From Real World OCaml, page 38(see https://realworldocaml.org/v1/en/html/variables-and-functions.html#prefix-and-infix-operators). It defines a function:
# let (|>) x f = f x ;;
and applied it to strings:
# let path = "/usr/bin:/usr/local/bin:/bin:/sbin";; val path : string = "/usr/bin:/usr/local/bin:/bin:/sbin" # String.split ~on:':' path |> List.dedup ~compare:String.compare |> List.iter ~f:print_endline ;; /bin /sbin /usr/bin /usr/local/bin - : unit = ()

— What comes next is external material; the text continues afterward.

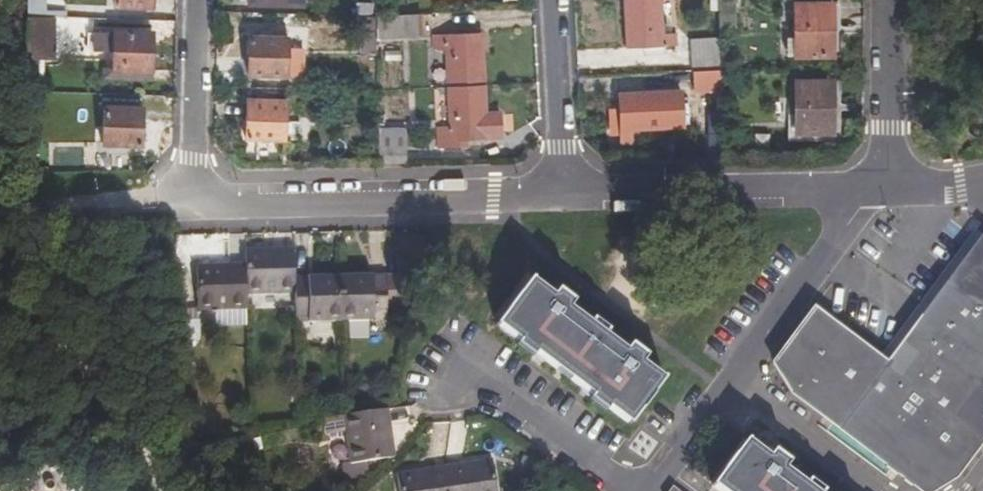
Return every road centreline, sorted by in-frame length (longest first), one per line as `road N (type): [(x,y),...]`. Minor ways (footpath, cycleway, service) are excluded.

I am wondering - what does the operator do, really? I am confused because
List.iter is a function and
print_endline is a function as well. Reading the code I do not see where
List.dedup operates on the given path string. I read the book over and over again, it says:
" It's not quite obvious at first what the purpose of this operator is: it just takes a value and a function and applies the function to the value. Despite that bland-sounding description, it has the useful role of a sequencing operator, similar in spirit to using the pipe character in the UNIX shell. Consider, for example, the following code for printing out the unique elements of your PATH. Note that List.dedup that follows removes duplicates from a list by sorting the list using the provided comparison function. "
But why would the two functions operates on "path" after all? Can someone enlighten me?